On dit que les politiciens japonais ne s’adressent pas aux jeunes, qu’en penses-tu ?
Cette question a lieu d’être dans d’autres pays. Si on se limite aux médias japonais, on n’a pas l’impression que les politiciens des autres pays s’adressent particulièrement aux jeunes – mais peut être est-ce un problème de partialité des médias japonais. Quoiqu’il en soit, si je me réfère aux dernières élections en France, j’ai pu voir Sarkozy ou Royal s’adresser aux jeunes. Ceci démontre le fort intérêt pour la politique des jeunes français ; les politiques n’ont d’autres choix que d’y répondre. Par conséquent, je pense que le manque d’intérêt des politiciens pour les jeunes tire son origine du manque d’intérêt des jeunes pour la politique.
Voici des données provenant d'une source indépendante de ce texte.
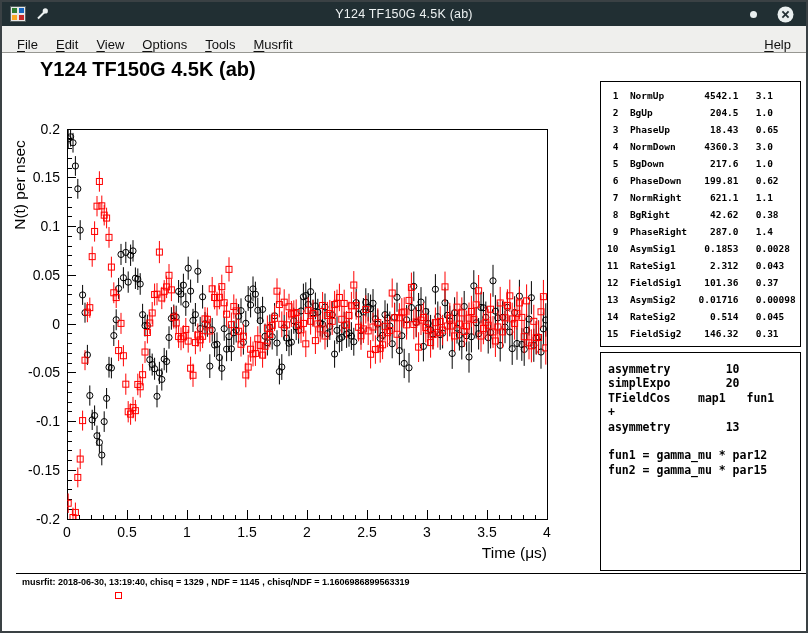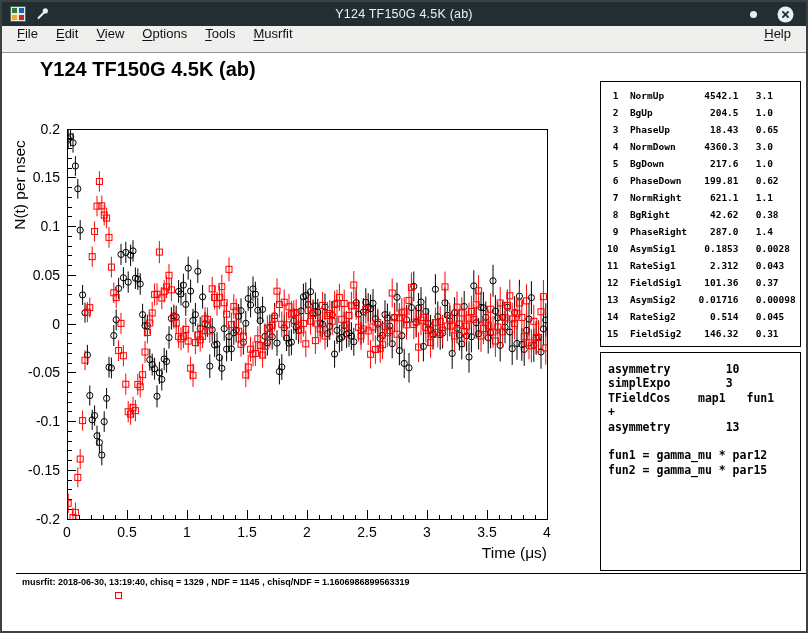--- a/index.html
+++ b/index.html
@@ -34,7 +34,7 @@
   .menubar {
     height:27px; background:#efefed;
     border-bottom:1px solid #979792;
-    display:flex; align-items:flex-start;
+    display:flex; align-items:flex-end;
     font-size:13px; color:#101010;
     padding:0 6px;
   }

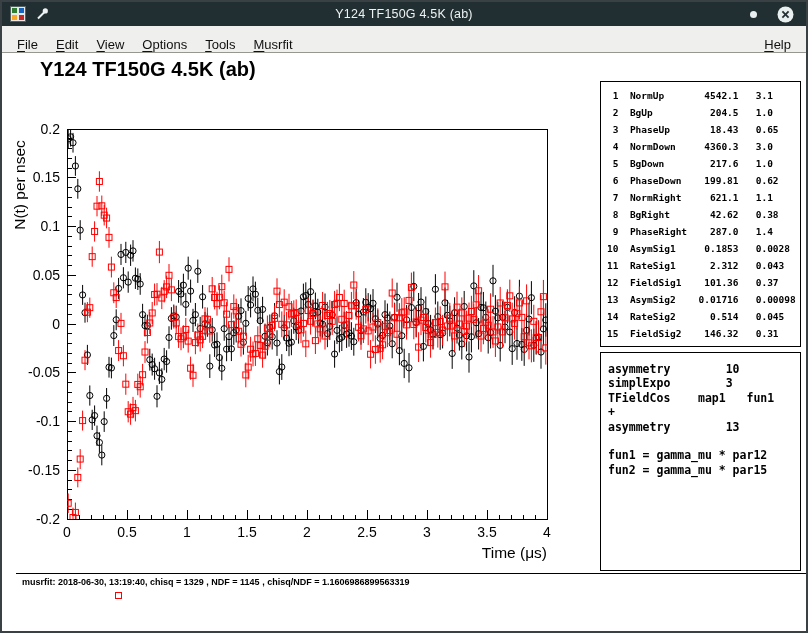--- a/index.html
+++ b/index.html
@@ -1061,7 +1061,7 @@
 
     <div class="param-box" id="param-box"><div> 1  NormUp       4542.1   3.1</div><div> 2  BgUp          204.5   1.0</div><div> 3  PhaseUp       18.43   0.65</div><div> 4  NormDown     4360.3   3.0</div><div> 5  BgDown        217.6   1.0</div><div> 6  PhaseDown    199.81   0.62</div><div> 7  NormRight     621.1   1.1</div><div> 8  BgRight       42.62   0.38</div><div> 9  PhaseRight    287.0   1.4</div><div>10  AsymSig1     0.1853   0.0028</div><div>11  RateSig1      2.312   0.043</div><div>12  FieldSig1    101.36   0.37</div><div>13  AsymSig2    0.01716   0.00098</div><div>14  RateSig2      0.514   0.045</div><div>15  FieldSig2    146.32   0.31</div></div>
 
-    <div class="theory-box" id="theory-box"><div>asymmetry        10</div><div>simplExpo        3</div><div>TFieldCos    map1   fun1</div><div>+</div><div>asymmetry        13</div><div>&nbsp;</div><div>fun1 = gamma_mu * par12</div><div>fun2 = gamma_mu * par15</div></div>
+    <div class="theory-box" id="theory-box"><div>asymmetry        10</div><div>simplExpo        20</div><div>TFieldCos    map1   fun1</div><div>+</div><div>asymmetry        13</div><div>&nbsp;</div><div>fun1 = gamma_mu * par12</div><div>fun2 = gamma_mu * par15</div></div>
 
     <div class="bottom-info">
       <div class="stats-line">musrfit: 2018-06-30, 13:19:40, chisq = 1329 , NDF = 1145 , chisq/NDF = 1.1606986899563319</div>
Crois-tu que l’alternance politique entre le PLD/自民党 et le PD/民主党 va rendre la vie politique japonaise plus passionnante ? Penses tu que le taux de participation aux élections à l’avenir va augmenter ?
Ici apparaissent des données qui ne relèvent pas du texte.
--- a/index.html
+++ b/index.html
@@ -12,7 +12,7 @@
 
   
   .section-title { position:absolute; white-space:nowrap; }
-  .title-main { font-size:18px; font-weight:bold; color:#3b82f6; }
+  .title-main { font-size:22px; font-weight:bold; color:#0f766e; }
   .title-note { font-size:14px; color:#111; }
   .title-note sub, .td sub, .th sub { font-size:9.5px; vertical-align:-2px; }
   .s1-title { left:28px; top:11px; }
Concernant le fort intérêt qui a entouré cette élection, il était uniquement dû au mécontentement envers la politique national. Par conséquent, il est plus facile d’opter pour l’alternance politique plutôt que de choisir la stabilité. Autrement dit, c’est le fort intérêt pour la politique nationale qui a été le moteur de l’alternance. Je ne crois pas en la théorie selon laquelle la possibilité de l’alternance renforcerait l’intérêt de la population pour les futures élections ou pour la politique intérieure.
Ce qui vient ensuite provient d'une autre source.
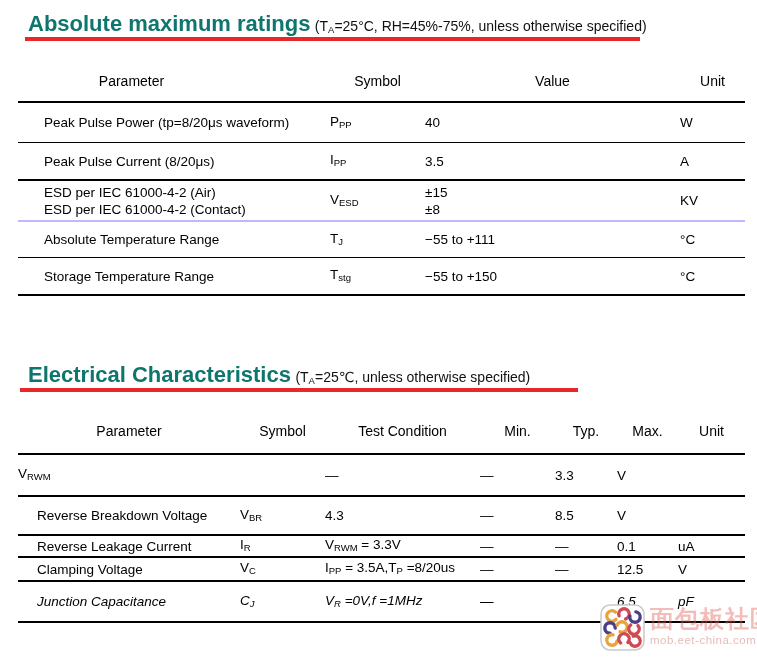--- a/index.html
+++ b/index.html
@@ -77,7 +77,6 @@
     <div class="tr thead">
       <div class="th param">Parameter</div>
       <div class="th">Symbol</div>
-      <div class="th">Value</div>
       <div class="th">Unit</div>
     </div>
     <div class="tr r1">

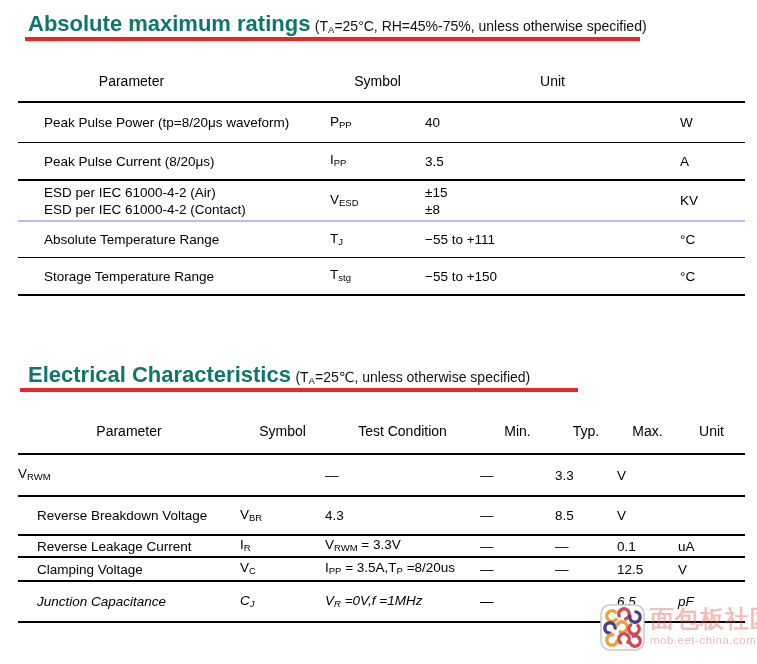--- a/index.html
+++ b/index.html
@@ -29,7 +29,7 @@
   .t1 .tr { grid-template-columns:312px 95px 255px 65px; }
   .t2 .tr { grid-template-columns:222px 85px 155px 75px 62px 61px 67px; }
   .th { font-size:14px; font-weight:normal; text-align:center; }
-  .td { font-size:13.5px; text-align:left; line-height:17px; }
+  .td { font-size:13.5px; text-align:right; line-height:17px; }
   .td.param { text-align:left; padding-left:26px; }
   .t2 .td.param { padding-left:19px; }
   .t1 .th.param { padding-right:85px; }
Est-ce que tu entendais autour de toi les gens parler de politique plus que d’habitude ? As-tu discuté politique avec tes amis ?
J’ai entendu, à de nombreuses occasions, ma famille ou mes bons amis discuter des élections. J’étais moi-même actif.
Les japonais croient ils vraiment en la politique annoncée par M. Hatoyama ?
Le PD a mis en avant l’engagement public, mais la population ne pense pas que cet engagement pourra être tenu, n’a pas vraiment l’espoir de voir les réformes être mises en application. En ce qui concerne les réformes politiques visant la bureaucratie ou l’interdiction du pantouflage auxquelles la population adhère, je pense qu’il y a une attente mêlant espoir et doute.
Pourquoi le PLD/自民党a-t-il perdu selon toi ?
Le système a perduré pendant 55 ans avec un faible niveau de mécontentement dans la population et une majorité de personnes satisfaites avec leur vie. Le PLD s’est désintéressé de la population, ce qui n’a pas de conséquences fâcheuses, jusqu’au moment où celle-ci doit faire face à de nombreux malaises. Le PLD a payé cette attitude. Ensuite, je pense que la gestion désastreuse du PLD durant les quatre dernières années a été le détonateur de la débâcle. Néanmoins, ce serait une erreur de réduire la défaite à un rejet du PLD. Le PD actuel comprend dans ses rangs de nombreux politiciens ex-PLD ayant fait sécession.